2. Financial support for hospitals, physicians and others. The CARES Act provides $100 billion through the Public Health & Social Services Emergency Fund to offer immediate financial relief by covering non-reimbursable expenses attributable to COVID-19. Healthcare entities, including physician practices, that provide healthcare, diagnoses or testing are eligible. Examples of qualifying expenses include increased staffing or training, personal protective equipment and lost revenue.

3. Emergency loans. The CARES Act authorizes $10 billion for an “emergency” Economic Injury Disaster Loan (EIDL) to eligible entities with not more than 500 employees. It allows an eligible entity that has applied for an EIDL loan to request an advance on that loan, of not more than $10,000, which the Small Business Administration must distribute within three days. Advance payments may be used to provide paid sick leave to employees, maintain payroll, meet increased costs to obtain materials, make rent or mortgage payments and repay obligations that cannot be met due to revenue losses.

But physicians in New York are struggling to stay afloat despite the  passage of the CARES Act, according to a survey by the Medical Society of the State of New York that was published on April 16. Almost 80 percent of survey respondents reported suffering a loss of revenue of more than 50 percent since the COVID-19 outbreak began. Eighty-three percent reported they have experienced a reduction of more than 50 percent in the volume of patients visiting their practices.

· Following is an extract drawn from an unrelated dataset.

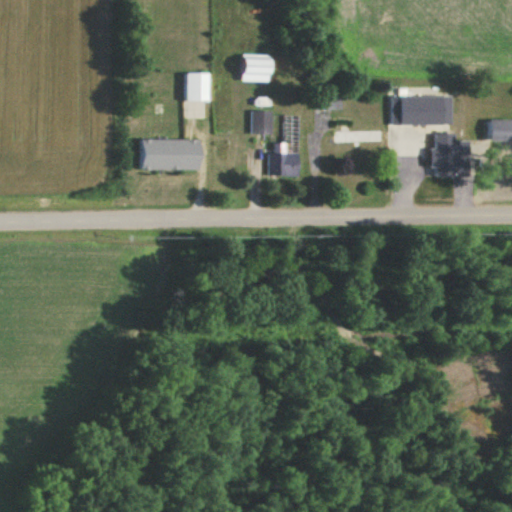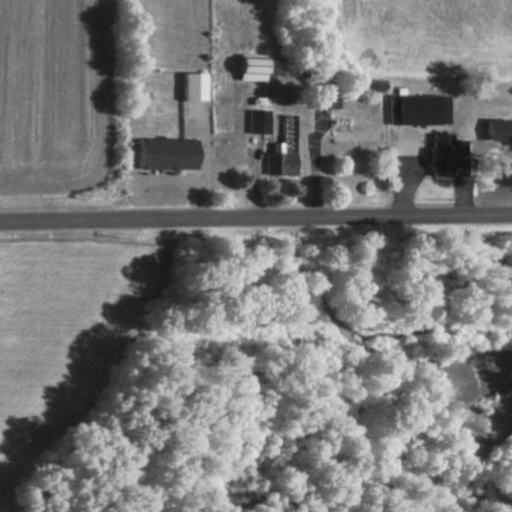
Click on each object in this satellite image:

The Society also noted that a number of survey respondents reported having applied for CARES Act help as soon as the funds became available, but have received no assistance to date.

“New York’s healthcare system, including physicians, shouldn’t have to face financial ruin, while working around the clock to save lives,” said Art Fougner, MD, president of the Medical Society of the State of New York. “The next package coming out of Congress must include specific funding to help preserve New York’s healthcare infrastructure, including physician practices.”

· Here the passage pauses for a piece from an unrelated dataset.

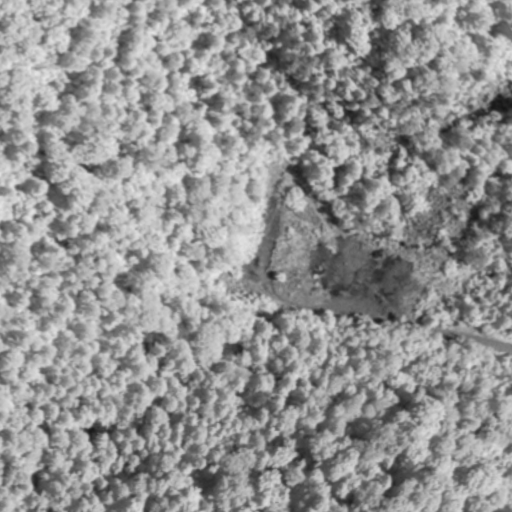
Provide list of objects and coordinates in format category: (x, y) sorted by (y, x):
road: (461, 340)
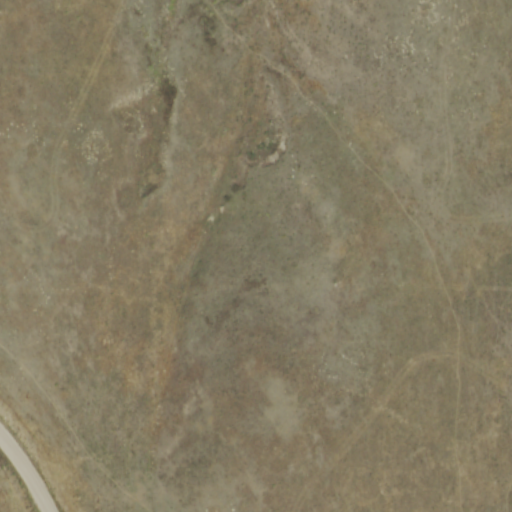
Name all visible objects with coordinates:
road: (30, 469)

“Many physician practices attempted to apply for the forgivable paycheck protection loans that were authorized by the CARES Act, only to find that money for the program had run out in just two weeks, and with the Small Business Administration no longer accepting applications, leaving them and millions of other businesses without access to the loans. This, combined with substantial losses of revenue for practices as they have largely converted to virtual visits that pay less than in-office visits, has brought many practices — especially smaller primary care practices — to the brink,” wrote Robert McLean, MD, MACP, president of the American College of Physicians, wrote in a letter to congressional leadership. “The additional funding for the Paycheck Protection Program is a critical and much-needed lifeline for physicians and their practices.”

That cry for help was answered on April 24 when President Donald Trump signed into law the Paycheck Protection Program & Health Care Enhancement Act, which replenishes funding for the Payroll Protection Program created by the CARES Act and adds billions of dollars in emergency funding for physicians and hospitals. The question remains whether that will be enough to sustain the independent medical practice.